Prompt » Quote verbatim the text read from every one of the records below, leaving out the pictures.

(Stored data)
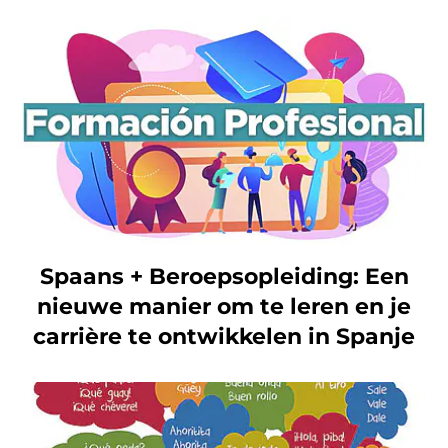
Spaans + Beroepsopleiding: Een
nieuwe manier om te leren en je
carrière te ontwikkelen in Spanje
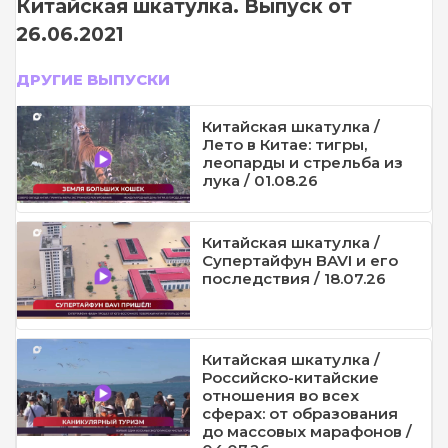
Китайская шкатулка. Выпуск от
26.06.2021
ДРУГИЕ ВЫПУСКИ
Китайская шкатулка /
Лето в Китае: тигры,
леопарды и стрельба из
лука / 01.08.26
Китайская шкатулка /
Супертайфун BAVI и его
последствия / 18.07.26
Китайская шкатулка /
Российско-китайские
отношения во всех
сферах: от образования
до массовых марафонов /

Solution »
Spaans + Beroepsopleiding: Een
nieuwe manier om te leren en je
carrière te ontwikkelen in Spanje
Китайская шкатулка. Выпуск от
26.06.2021
ДРУГИЕ ВЫПУСКИ
Китайская шкатулка /
Лето в Китае: тигры,
леопарды и стрельба из
лука / 01.08.26
Китайская шкатулка /
Супертайфун BAVI и его
последствия / 18.07.26
Китайская шкатулка /
Российско-китайские
отношения во всех
сферах: от образования
до массовых марафонов /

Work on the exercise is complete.